Pacific anchovy and sardine populations are like canaries in the climate coal mine, tipoffs that major changes are afoot, according to a paper published today in the journal Science.

Sardines have meant wet spells in the Southwest, while anchovy population explosions in the past have coincided with long-term drought.

Francisco Chavez, a biologist at the Monterey Bay Aquarium, and his Science co-authors tracked the ebbs and flows of sardine and anchovy populations through the 20th century, linking the fish to large-scale climate swings.

They say a new "anchovy regime," as they call it, is here.


more
6 Jan 2003 (updated 6 Jan 2003 at 03:08 UTC) »
Fritz
I'll call it "the Fritz problem".

At least once a week, my friend and co-worker Fritz comes over to my desk, sheepishly, to ask for my help with a computer problem.

Fritz is in his 60s, and is a very talented journalist. He's been writing as long as I've been alive, and when he's on his game he has a deft touch with language, scene and setting that I envy. He's a ranch boy, grew up in a small community on the northeastern plains of New Mexico, which means he also has a sensibility that we city kids lack. I say this by way of explaining that he is important and valuable in ways that should be nurtured and encouraged.

For writing stories at the newspaper at which I work, we use a venerable old word processor called Xywrite. We started using the DOS-based version a decade ago, and smartly stayed with it. It has the virtue of using ASCII as its standard data storage format, and it is profoundly customizable. Our systems team and technology editor long ago customized it in very precise ways to manage our copy flow and it continues to work flawlessly. It lacks all the featuritus that has crept up on the word processing world, but if what you want to do is type and store words, it's a champ.

Fritz has mastered Xywrite, not with any enthusiasm but with enough doggedness to allow him to write his stories for the newspaper. But invariably the computer flummoxes him. He has a very simple task he wants to do - write stories. The computer has extraordinarily complicated capabilities. He needs none of them. But despite his best efforts, the unneeded, unwanted complexity constantly assaults Fritz. Some unexpected key combination or mouse click intended to offer some complex function to a power user, leaves Fritz unable to do the simple thing. It places the computer in what is, from Fritz's point of view, and unusable state - the window he needs minimized in some way he doesn't understand, perhaps, the file sent to some place he doesn't understand. Solving the problem requires knowledge of the computer itself, not the task Fritz is trying to solve.

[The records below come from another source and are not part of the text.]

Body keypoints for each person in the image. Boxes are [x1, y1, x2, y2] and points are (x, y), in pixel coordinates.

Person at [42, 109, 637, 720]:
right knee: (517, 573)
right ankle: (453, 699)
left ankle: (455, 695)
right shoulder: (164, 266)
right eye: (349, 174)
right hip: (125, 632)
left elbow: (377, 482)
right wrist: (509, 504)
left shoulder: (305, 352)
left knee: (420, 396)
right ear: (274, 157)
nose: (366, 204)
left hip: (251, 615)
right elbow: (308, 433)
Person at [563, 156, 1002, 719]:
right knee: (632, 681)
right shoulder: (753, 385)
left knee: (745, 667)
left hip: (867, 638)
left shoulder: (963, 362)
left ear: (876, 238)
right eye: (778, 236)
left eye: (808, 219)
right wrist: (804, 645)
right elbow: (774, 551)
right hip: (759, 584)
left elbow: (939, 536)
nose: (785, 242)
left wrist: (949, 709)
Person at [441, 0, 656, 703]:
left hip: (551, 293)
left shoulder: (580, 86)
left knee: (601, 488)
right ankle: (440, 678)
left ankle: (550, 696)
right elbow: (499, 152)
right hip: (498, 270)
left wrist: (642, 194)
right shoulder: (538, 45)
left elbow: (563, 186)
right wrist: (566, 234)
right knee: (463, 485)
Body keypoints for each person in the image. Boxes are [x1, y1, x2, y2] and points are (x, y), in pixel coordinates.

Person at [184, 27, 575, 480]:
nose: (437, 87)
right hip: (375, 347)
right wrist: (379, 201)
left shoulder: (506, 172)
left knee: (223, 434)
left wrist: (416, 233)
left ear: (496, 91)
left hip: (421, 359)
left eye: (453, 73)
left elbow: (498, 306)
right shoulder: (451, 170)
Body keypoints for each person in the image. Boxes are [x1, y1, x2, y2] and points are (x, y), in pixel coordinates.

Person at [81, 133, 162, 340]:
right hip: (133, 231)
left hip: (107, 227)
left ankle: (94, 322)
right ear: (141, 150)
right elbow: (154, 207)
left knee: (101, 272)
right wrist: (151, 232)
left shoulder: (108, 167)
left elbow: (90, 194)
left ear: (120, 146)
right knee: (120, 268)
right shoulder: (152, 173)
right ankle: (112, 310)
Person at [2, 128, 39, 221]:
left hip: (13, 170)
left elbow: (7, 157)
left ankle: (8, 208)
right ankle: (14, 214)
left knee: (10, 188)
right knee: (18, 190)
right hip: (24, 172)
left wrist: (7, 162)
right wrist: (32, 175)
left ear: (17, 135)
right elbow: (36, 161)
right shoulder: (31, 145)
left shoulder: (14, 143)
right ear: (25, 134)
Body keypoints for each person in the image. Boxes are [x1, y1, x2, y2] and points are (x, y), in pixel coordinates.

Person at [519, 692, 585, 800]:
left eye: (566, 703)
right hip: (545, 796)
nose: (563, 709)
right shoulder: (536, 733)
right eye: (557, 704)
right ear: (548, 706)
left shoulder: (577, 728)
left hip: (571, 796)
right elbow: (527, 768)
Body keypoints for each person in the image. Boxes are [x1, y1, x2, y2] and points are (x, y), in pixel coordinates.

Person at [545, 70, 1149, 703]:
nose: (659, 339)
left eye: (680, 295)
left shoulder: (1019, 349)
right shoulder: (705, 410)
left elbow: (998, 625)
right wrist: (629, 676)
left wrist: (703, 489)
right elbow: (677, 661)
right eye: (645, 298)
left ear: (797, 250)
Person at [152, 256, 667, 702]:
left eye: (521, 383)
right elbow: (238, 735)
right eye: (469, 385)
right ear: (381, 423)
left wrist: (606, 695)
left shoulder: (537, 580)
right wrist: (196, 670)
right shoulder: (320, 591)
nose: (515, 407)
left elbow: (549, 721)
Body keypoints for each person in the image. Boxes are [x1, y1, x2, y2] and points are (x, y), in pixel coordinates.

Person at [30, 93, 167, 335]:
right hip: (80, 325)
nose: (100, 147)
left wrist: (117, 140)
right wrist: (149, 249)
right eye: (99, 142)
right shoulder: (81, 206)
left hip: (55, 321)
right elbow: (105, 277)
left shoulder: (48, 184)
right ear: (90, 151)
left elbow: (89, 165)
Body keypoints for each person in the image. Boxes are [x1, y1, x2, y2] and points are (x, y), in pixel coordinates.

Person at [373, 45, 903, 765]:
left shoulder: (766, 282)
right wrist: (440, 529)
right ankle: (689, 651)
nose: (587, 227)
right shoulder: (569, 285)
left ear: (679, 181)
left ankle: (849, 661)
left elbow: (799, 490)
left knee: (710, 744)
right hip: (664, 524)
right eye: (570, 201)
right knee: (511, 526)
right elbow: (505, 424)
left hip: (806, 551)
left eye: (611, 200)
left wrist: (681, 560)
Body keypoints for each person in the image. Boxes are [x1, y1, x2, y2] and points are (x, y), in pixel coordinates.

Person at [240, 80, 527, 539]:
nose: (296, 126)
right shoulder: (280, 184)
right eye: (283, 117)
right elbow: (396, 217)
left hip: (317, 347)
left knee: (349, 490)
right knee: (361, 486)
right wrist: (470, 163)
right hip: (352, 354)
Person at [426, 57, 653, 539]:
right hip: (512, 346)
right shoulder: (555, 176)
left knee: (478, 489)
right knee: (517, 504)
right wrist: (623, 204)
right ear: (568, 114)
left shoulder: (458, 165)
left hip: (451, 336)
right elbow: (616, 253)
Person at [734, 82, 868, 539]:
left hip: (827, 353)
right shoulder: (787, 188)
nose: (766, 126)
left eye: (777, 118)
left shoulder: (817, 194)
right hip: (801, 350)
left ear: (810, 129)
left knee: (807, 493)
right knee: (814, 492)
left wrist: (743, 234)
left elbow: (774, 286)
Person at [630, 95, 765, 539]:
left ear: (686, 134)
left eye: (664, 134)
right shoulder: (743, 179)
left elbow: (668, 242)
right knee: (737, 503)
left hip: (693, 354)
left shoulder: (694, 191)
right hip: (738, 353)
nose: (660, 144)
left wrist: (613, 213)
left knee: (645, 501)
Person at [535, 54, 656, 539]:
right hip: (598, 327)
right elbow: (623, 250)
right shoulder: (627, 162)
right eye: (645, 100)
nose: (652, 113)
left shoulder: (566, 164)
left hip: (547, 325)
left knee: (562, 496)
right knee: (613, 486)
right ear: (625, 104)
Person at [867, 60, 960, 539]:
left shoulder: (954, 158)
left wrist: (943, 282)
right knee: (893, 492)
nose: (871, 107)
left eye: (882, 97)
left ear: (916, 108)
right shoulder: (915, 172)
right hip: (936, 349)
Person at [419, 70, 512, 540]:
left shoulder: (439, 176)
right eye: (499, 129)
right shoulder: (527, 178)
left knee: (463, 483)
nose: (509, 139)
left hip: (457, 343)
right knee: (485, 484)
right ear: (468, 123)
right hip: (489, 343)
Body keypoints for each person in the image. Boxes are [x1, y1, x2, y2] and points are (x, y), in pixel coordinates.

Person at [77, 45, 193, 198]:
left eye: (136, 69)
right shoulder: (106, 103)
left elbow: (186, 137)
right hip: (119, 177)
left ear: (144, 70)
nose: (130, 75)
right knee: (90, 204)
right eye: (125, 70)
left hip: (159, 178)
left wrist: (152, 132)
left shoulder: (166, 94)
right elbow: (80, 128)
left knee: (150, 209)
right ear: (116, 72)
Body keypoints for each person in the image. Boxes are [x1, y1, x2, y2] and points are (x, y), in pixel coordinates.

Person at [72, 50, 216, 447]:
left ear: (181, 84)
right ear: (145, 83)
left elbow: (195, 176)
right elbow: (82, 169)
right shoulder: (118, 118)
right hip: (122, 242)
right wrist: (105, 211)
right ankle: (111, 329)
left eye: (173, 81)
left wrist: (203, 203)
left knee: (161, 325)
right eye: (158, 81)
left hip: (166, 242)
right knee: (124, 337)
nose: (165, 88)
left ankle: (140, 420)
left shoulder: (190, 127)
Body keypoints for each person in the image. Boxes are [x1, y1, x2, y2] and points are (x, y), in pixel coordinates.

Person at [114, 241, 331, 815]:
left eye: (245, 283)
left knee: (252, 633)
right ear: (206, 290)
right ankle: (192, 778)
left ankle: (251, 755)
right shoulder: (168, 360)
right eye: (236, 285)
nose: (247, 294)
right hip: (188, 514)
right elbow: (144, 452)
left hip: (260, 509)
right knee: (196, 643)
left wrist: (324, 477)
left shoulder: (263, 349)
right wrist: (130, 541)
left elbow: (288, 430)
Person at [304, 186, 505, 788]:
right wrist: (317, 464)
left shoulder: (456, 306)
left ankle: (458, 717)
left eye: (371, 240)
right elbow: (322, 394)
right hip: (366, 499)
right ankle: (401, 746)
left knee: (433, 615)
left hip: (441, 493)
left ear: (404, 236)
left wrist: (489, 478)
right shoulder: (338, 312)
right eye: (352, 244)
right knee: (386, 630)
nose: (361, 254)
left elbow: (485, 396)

Like the example I diarized a few days ago involving the timer on the stove, this is a clear example of a case in which the computer has made the job at hand harder, not easier. The timer example was just a minor annoyance, but the Fritz problem is serious, because this makes Fritz feel stupid. That is wrong. I keep trying to explain to him that the people who wrote the software are stupid, but he doesn't believe me.